Dataset entries:
· · · ·
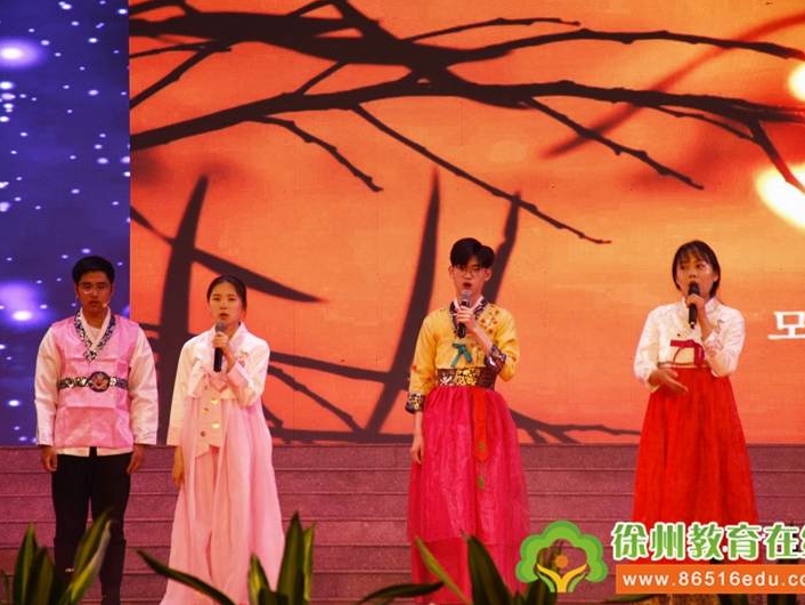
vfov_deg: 8.1
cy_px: 303
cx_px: 384
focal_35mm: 183
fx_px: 4257
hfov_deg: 10.8
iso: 110
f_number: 5.6
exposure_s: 1/25
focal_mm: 112
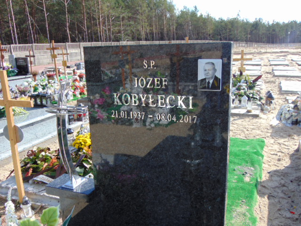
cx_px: 150
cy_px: 113
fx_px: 287
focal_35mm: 33
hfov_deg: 55.4
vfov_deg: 42.9
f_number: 3.2
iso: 80
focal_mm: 5.8
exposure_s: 1/640
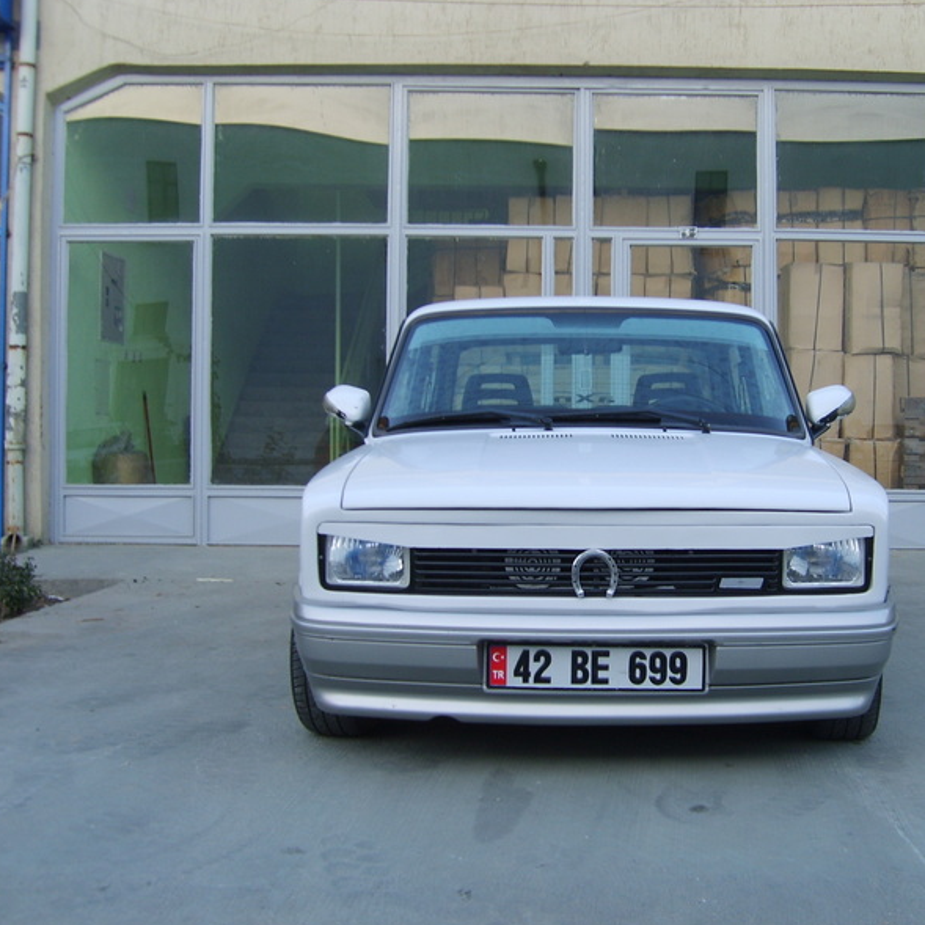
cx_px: 586
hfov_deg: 39.7
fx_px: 1270
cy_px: 463
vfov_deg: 40.0
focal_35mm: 42
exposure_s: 1/60
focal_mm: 5.8
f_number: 2.8
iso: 50
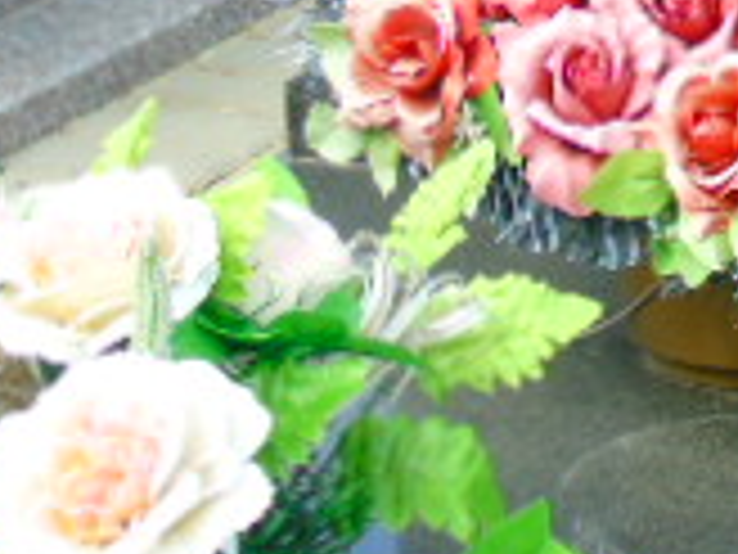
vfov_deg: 6.0
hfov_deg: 8.1
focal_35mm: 242
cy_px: -500
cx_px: 1012
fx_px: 5159
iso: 80
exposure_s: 1/160
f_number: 4.5
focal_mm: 11
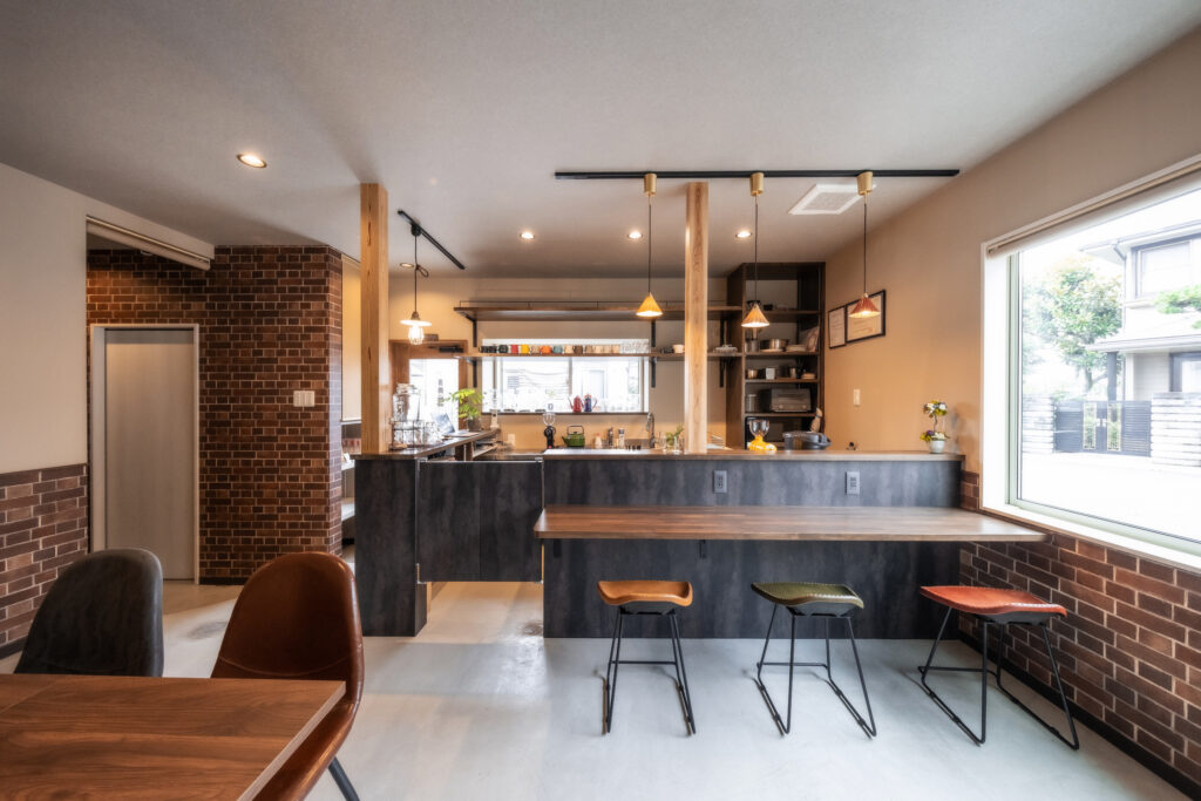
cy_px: 400
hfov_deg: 112.6
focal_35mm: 12
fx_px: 400
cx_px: 600
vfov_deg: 90.0
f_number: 4.5
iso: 800
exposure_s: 1/50
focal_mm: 8
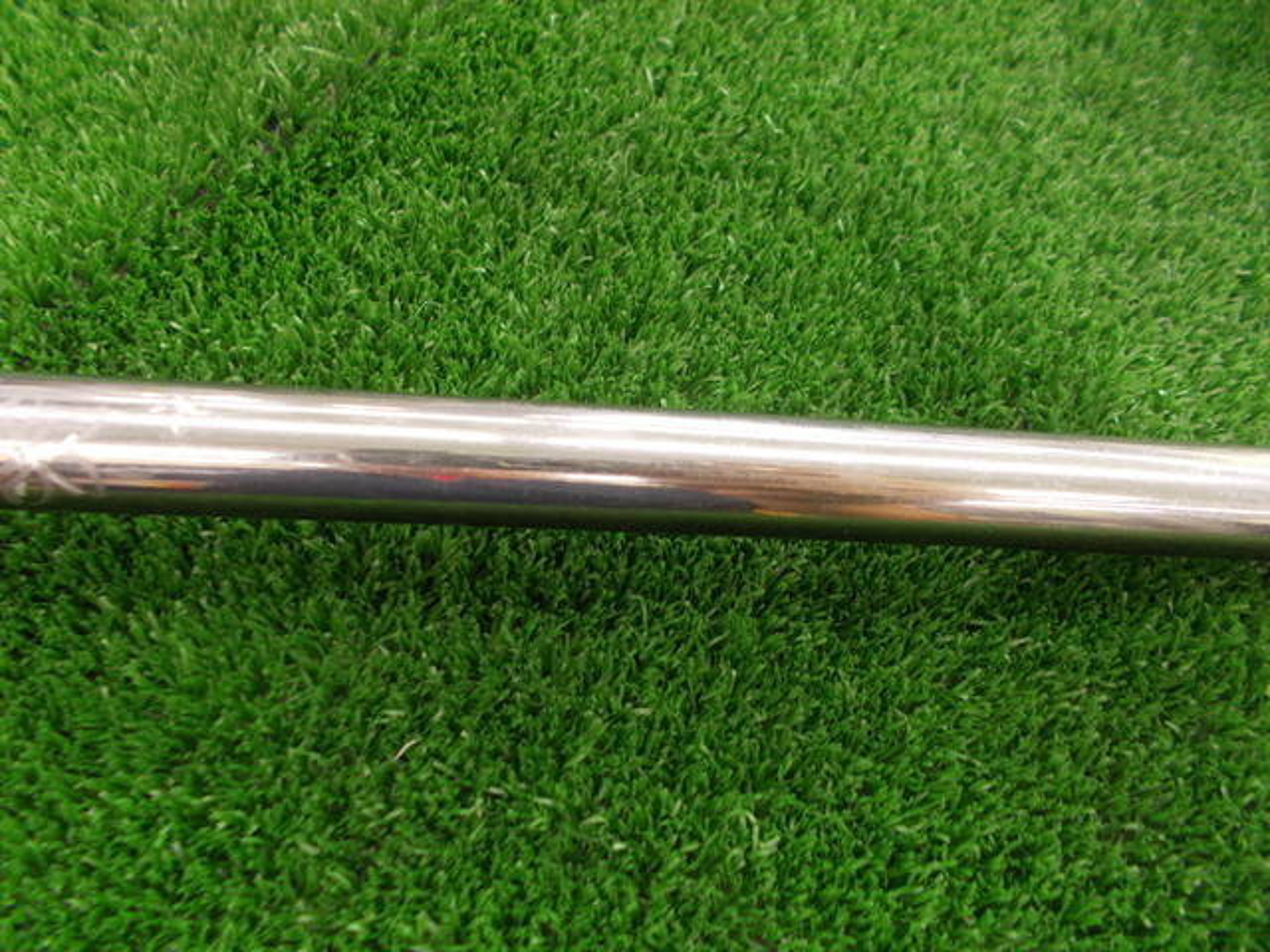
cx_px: 635
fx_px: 954
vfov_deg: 53.1
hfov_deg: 67.3
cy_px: 476
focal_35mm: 26
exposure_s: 1/25
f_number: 3.2
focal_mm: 4.6
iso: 200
· · · ·
The span to retype runs from the line containing "exposure_s: 1/60" through the last line of the listing above, both ends included; copy it exactly, without pictures.

Response below:
exposure_s: 1/60
focal_mm: 5.8
f_number: 2.8
iso: 50
vfov_deg: 6.0
hfov_deg: 8.1
focal_35mm: 242
cy_px: -500
cx_px: 1012
fx_px: 5159
iso: 80
exposure_s: 1/160
f_number: 4.5
focal_mm: 11
cy_px: 400
hfov_deg: 112.6
focal_35mm: 12
fx_px: 400
cx_px: 600
vfov_deg: 90.0
f_number: 4.5
iso: 800
exposure_s: 1/50
focal_mm: 8
cx_px: 635
fx_px: 954
vfov_deg: 53.1
hfov_deg: 67.3
cy_px: 476
focal_35mm: 26
exposure_s: 1/25
f_number: 3.2
focal_mm: 4.6
iso: 200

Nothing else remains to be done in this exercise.